The official Python 2.7 docs for these methods sounds nearly identical, with the sole difference seeming to be that remove() raises a KeyError while discard() does not.
I'm wondering if there is a difference in execution speed between these two methods. Failing that, is there any meaningful difference (barring KeyError) between them?
Raising an exception in one case is a pretty meaningful difference. If trying to remove an element from a set that is not there would be an error, you better use set.remove() rather than set.discard().
The two methods are identical in implementation, except that compared to set_discard() the set_remove() function adds the lines:
if (rv == DISCARD_NOTFOUND) {
set_key_error(key);
return NULL;
}
This raises the KeyError.
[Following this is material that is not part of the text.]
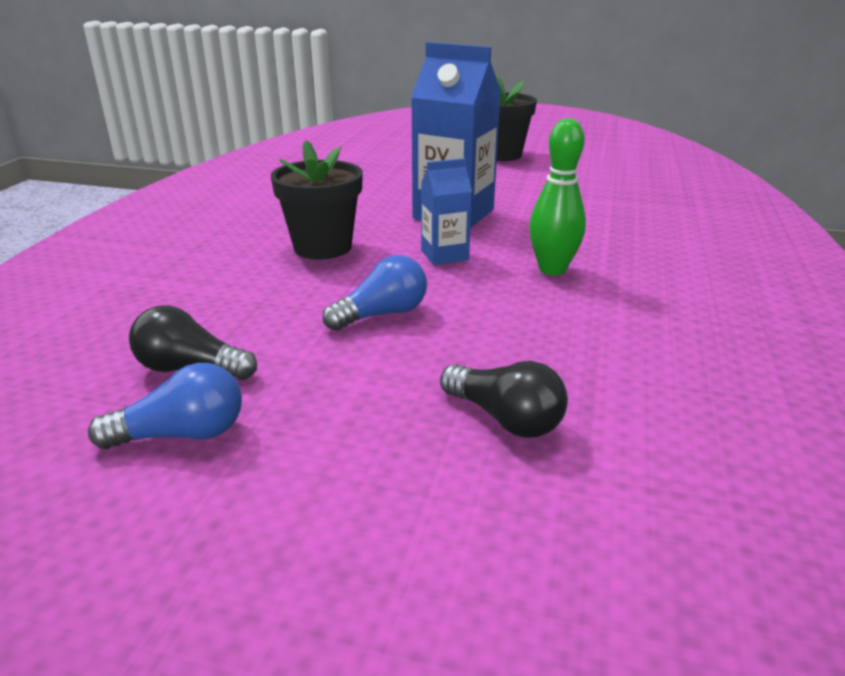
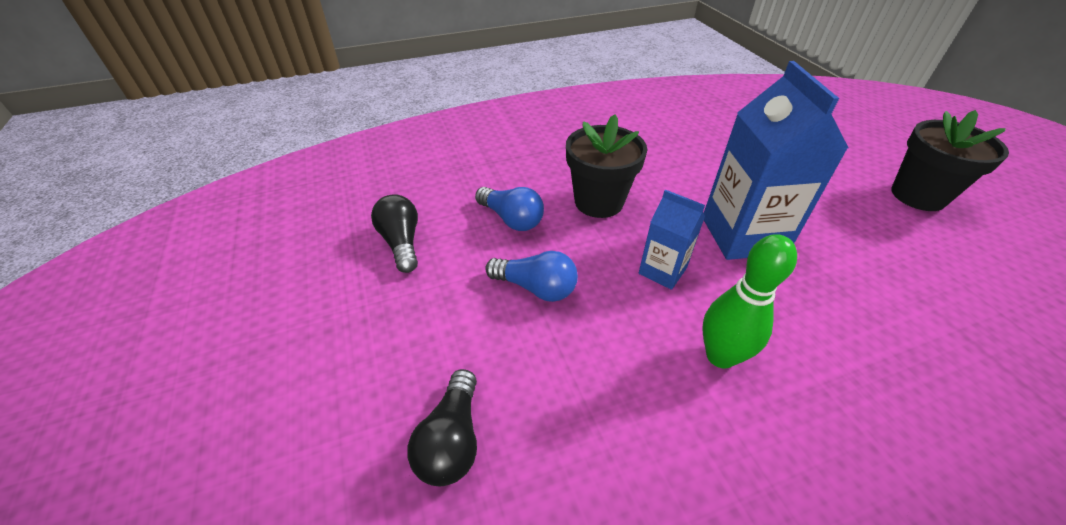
camera: 55 degrees right, 15 degrees up
blue light bulb [88,363,242,449] -> blue light bulb moved to [475,187,544,231]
As this is slightly more work, set.remove() is a teeniest fraction slower; your CPU has to do one extra test before returning. But if your algorithm depends on the exception then the extra branching test is hardly going to matter.
I was curious about this as well and did a timeit test and it seems there's no difference at all (see the results here). Essentially, the best timings of 5 runs each of discard and remove were compared. This was repeated 3 times and remove was slower than discard once and discard was slower twice.
The code used for the experiment is as follows.
import timeit
from collections import Counter
setup = 'set_, keys = set(range(1000000)), iter(range(1000000))'
lst = []
for _ in range(3):
t1 = timeit.repeat('set_.discard(next(keys))', setup)
t2 = timeit.repeat('set_.remove(next(keys))', setup)
lst.append(min(t1) < min(t2))
print("In 3 experiments, remove was slower than discard {} times".format(Counter(lst)[True]))
# In 3 experiments, remove was slower than discard 1 times